Ce service passera chez Apple à 29 dollars, pour les iPhone 6 ou supérieurs à compter de fin janvier (soit le prix d'un câble USB / Lightning de deux mètres). Une offre qui sera maintenue seulement jusqu'à décembre 2018. Il faudra alors voir quelle sera la stratégie d'Apple. Des détails doivent être communiqués plus tard sur le site de la marque, on devrait alors découvrir les tarifs en euros.
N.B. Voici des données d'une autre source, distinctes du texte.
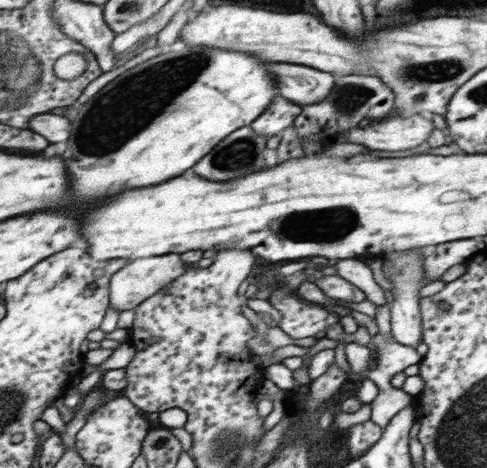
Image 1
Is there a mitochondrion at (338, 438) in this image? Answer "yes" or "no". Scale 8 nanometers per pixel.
no

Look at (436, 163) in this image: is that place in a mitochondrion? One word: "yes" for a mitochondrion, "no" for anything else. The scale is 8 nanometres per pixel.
no

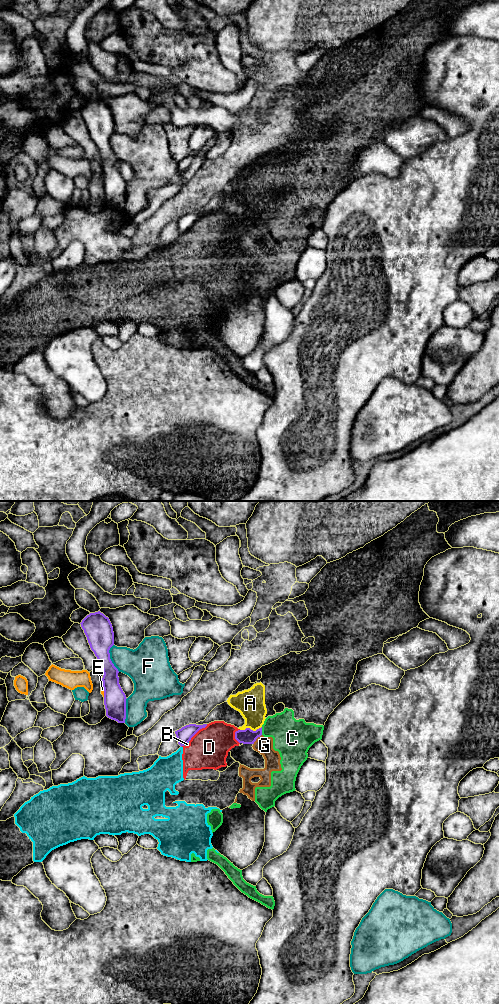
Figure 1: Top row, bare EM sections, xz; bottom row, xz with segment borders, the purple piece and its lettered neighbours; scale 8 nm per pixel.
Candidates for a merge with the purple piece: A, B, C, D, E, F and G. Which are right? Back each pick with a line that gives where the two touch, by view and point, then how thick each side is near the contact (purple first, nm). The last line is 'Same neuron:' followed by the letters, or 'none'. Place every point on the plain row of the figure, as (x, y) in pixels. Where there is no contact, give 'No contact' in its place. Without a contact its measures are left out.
Same neuron: none

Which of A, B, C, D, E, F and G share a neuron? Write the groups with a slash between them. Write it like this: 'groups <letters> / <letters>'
groups A B C D G / E / F

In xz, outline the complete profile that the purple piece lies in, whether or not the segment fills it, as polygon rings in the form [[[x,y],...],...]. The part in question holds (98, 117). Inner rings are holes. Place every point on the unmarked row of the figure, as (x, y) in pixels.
[[[100,99],[90,101],[80,111],[91,138],[103,157],[104,193],[106,204],[118,211],[125,211],[126,183],[118,165],[118,157],[110,147],[110,136],[114,133],[114,120],[108,105]]]

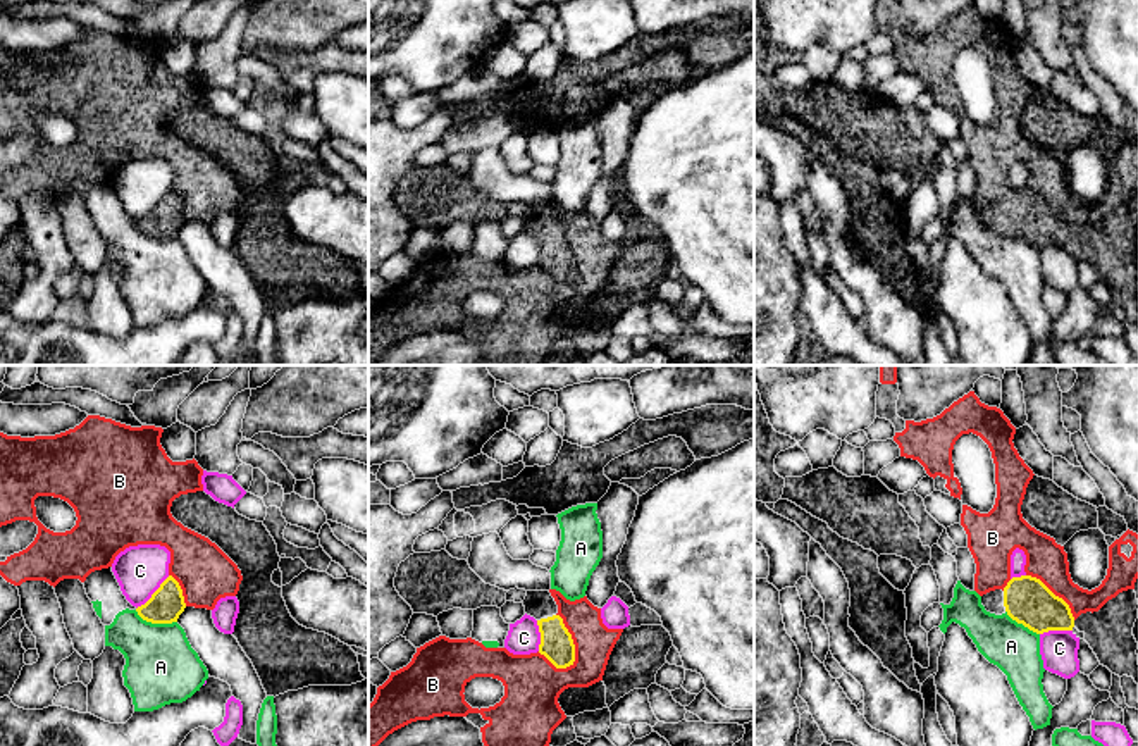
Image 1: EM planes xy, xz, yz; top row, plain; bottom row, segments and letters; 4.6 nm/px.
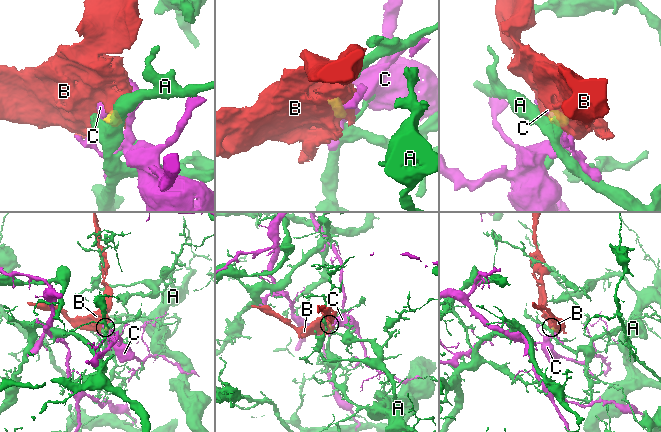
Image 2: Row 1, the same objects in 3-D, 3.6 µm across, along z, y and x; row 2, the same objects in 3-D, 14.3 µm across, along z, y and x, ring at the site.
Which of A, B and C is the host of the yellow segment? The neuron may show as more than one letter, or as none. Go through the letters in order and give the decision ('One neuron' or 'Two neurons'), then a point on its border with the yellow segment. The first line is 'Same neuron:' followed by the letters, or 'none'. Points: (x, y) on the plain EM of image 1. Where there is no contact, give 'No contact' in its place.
Same neuron: none
A: Two neurons. Touches yellow at xy (155, 236)
B: Two neurons. Touches yellow at xz (572, 255)
C: Two neurons. Touches yellow at xy (154, 207)

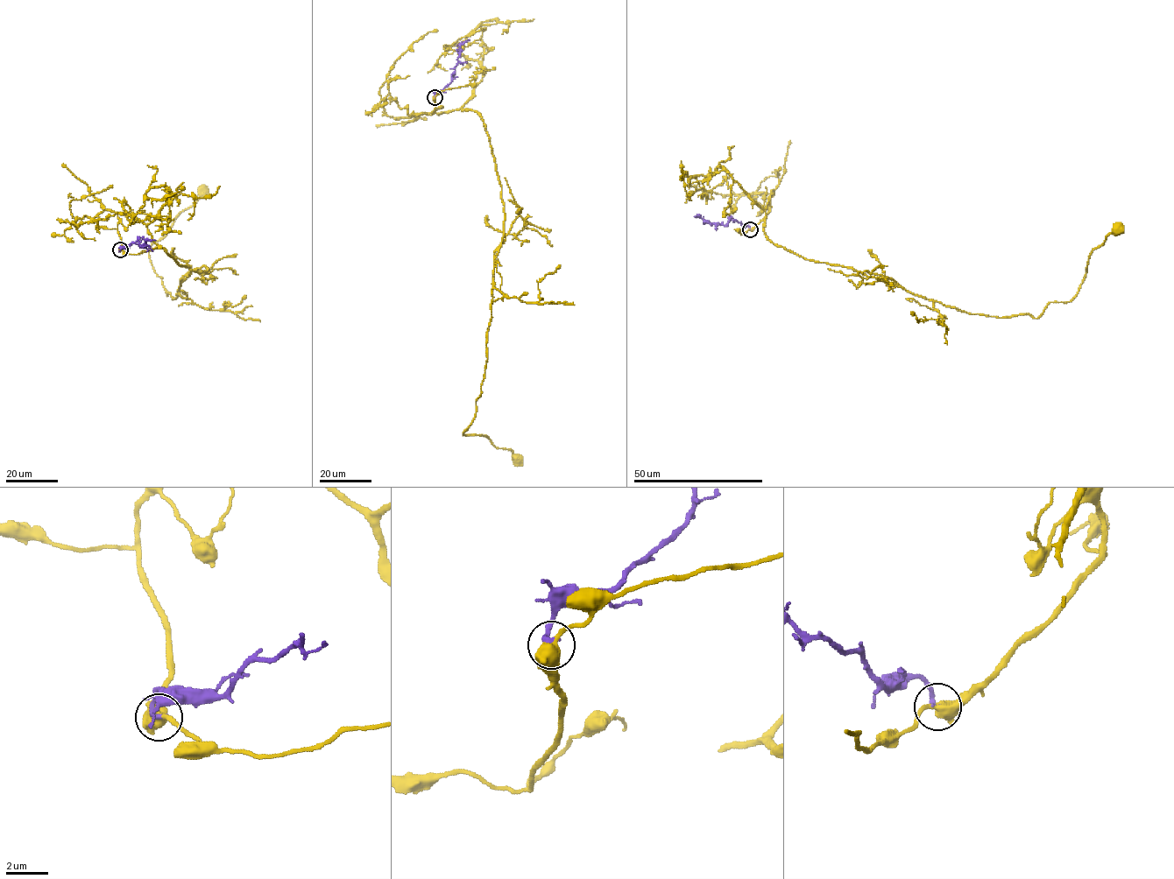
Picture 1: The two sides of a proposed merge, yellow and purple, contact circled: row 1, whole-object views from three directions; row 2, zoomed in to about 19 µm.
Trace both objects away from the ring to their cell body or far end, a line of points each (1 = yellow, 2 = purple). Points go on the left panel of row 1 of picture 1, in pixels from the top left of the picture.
1: (120, 249), (118, 214), (135, 214), (157, 244), (190, 268), (174, 298), (149, 250), (204, 191)
2: (120, 249), (120, 247), (127, 247), (137, 240), (140, 246), (147, 240), (155, 240)

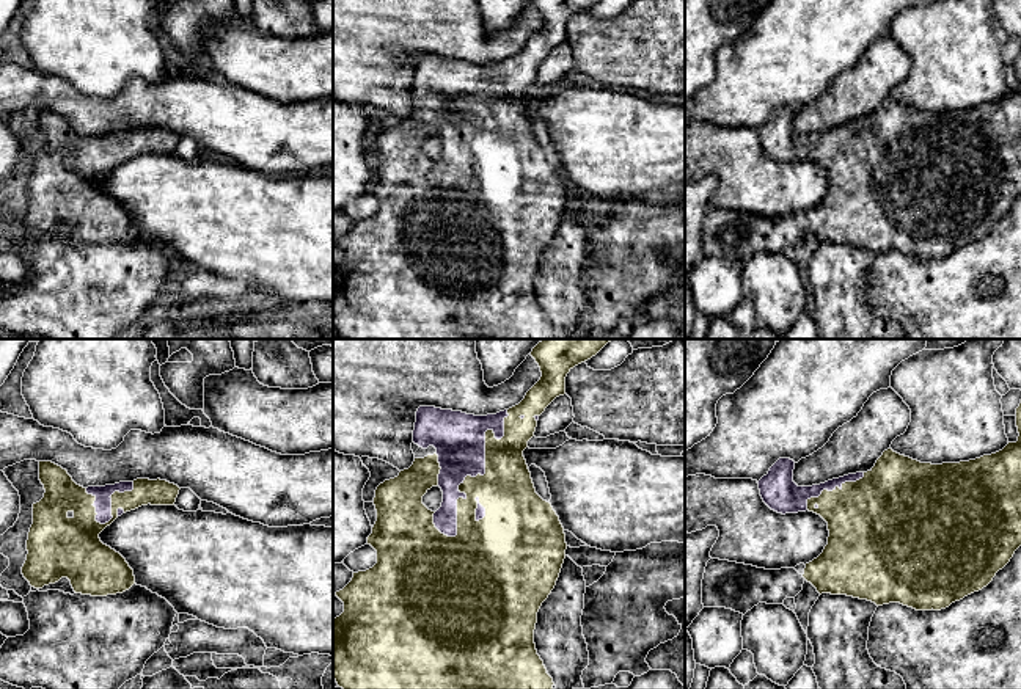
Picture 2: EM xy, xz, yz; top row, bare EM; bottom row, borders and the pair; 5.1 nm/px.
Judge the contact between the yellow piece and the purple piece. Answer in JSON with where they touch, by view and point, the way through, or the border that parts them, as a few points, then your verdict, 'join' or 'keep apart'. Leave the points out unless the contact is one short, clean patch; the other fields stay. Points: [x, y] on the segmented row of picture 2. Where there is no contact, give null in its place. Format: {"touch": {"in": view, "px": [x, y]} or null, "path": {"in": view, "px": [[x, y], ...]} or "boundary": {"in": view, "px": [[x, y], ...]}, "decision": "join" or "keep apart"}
{"touch": {"in": "xz", "px": [478, 474]}, "decision": "join"}

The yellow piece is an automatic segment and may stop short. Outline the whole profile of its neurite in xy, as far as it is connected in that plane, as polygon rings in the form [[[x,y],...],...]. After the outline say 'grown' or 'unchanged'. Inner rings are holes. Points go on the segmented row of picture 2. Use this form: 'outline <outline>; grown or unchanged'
outline [[[39,461],[39,480],[46,493],[33,504],[28,554],[22,567],[22,574],[30,585],[42,589],[68,578],[74,592],[82,595],[107,596],[129,590],[135,584],[134,570],[119,552],[101,541],[99,534],[118,516],[141,505],[174,505],[181,488],[160,479],[83,488],[66,469],[52,461]]]; grown

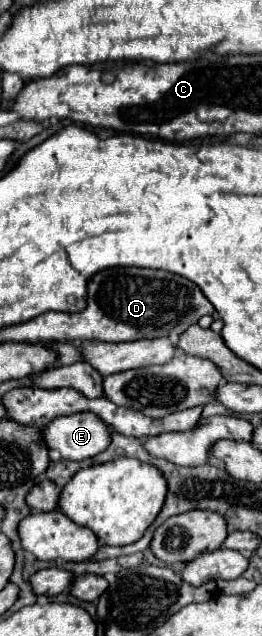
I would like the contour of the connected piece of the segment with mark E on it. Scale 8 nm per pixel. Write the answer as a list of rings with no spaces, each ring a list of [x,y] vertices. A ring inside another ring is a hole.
[[[73,413],[71,417],[59,417],[43,429],[47,447],[51,451],[59,451],[63,459],[73,459],[73,461],[91,459],[91,457],[103,453],[111,445],[111,433],[113,431],[107,429],[107,425],[103,425],[99,421],[99,417],[95,417],[95,413]]]

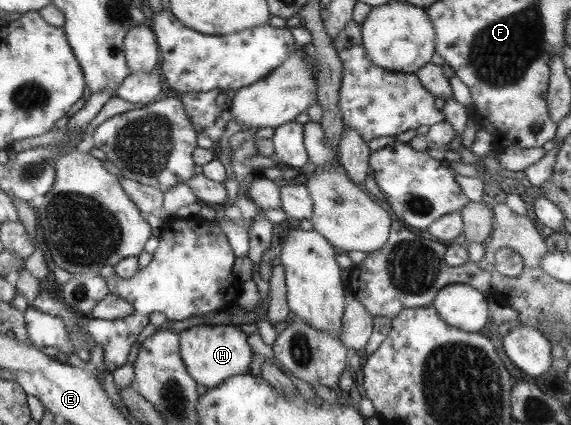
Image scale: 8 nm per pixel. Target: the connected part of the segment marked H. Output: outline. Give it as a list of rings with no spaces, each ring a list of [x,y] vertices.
[[[232,324],[192,326],[179,332],[179,354],[188,375],[196,384],[203,385],[209,390],[230,376],[249,372],[248,365],[253,353],[246,342],[246,336]]]

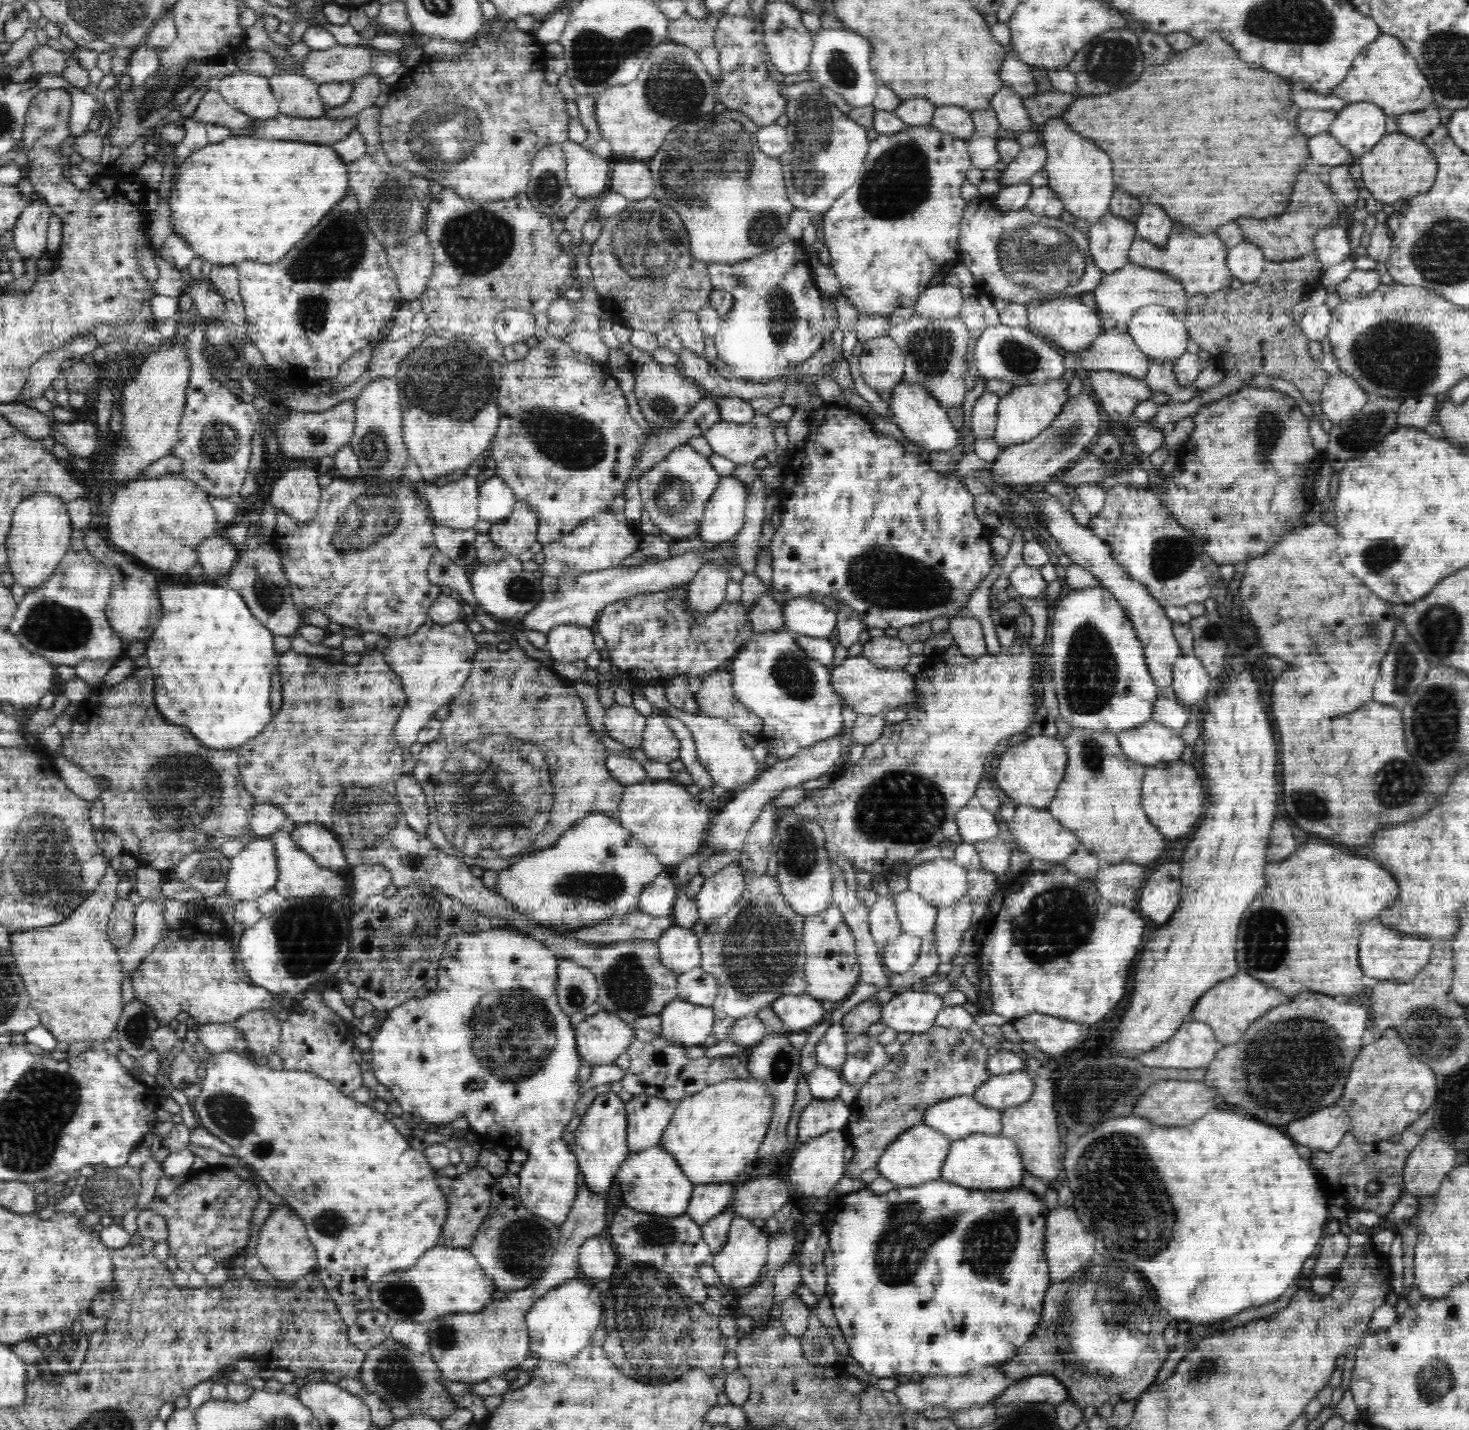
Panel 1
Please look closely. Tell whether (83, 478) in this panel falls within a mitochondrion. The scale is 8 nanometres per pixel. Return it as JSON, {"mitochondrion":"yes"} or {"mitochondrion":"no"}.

Début 2018, une mise à jour d'iOS permettra en outre à l'utilisateur d'avoir une meilleure visibilité concernant le statut de sa batterie, « ce qui leur permettra de voir par eux même si cela affecte les performances ». Ici, il ne semble toujours pas question de pouvoir désactiver la protection mise en place par Apple. Le client saura juste s'il doit ou non faire le choix d'un remplacement de sa batterie.
Un cas typique d'enchaînement de mauvaises décisions
Si les efforts d'Apple sont louables, tant au niveau des détails donnés que du rabais proposé (temporairement) sur le remplacement des batteries des iPhones, cela ne doit pas cacher le fond du problème.
Car publier deux pages sur le site officiel et réduire de 50 dollars le coût d'une opération de maintenance sont peu de choses pour une société de cette envergure. Surtout si cela permet d'éviter une fronde massive des clients et de nombreux procès qui risquaient de s'enchaîner dans les mois à venir.
Les faits sont pourtant là : quelle que soit la légitimité de la décision initiale d'Apple de limiter les performances de certains de ses appareils, cela a été fait sans information claire du consommateur. Aucune mention précise n'a été donnée dans les notes de version, aucune page de son assistance ne venait détailler le phénomène et la réponse mise en place comme c'est aujourd'hui le cas.
Apple a également choisi de limiter les performances de l'appareil en se basant sur des éléments dont l'utilisateur n'a pas connaissance : le niveau d'usure de la batterie, le niveau de charge de l'appareil et la fréquence du SoC. Enfin, cela s'est fait sans laisser la possibilité au client de choisir s'il voulait ou non profiter de cette « protection », ce qui ne semble toujours pas d'actualité.
Si l'on peut féliciter Apple pour sa réponse rapide et presque totalement complète, on ne peut que blâmer une société de cette taille pour avoir géré un point aussi délicat avec un ensemble de décisions qui ne peuvent apparaître que comme mauvaises. Si les actions annoncées aujourd'hui sont de nature à apaiser les choses, il y a fort à parier que cela ne suffise pas à excuser une telle gestion, pour laquelle certains auront sans doute des comptes à rendre dans les prochains mois.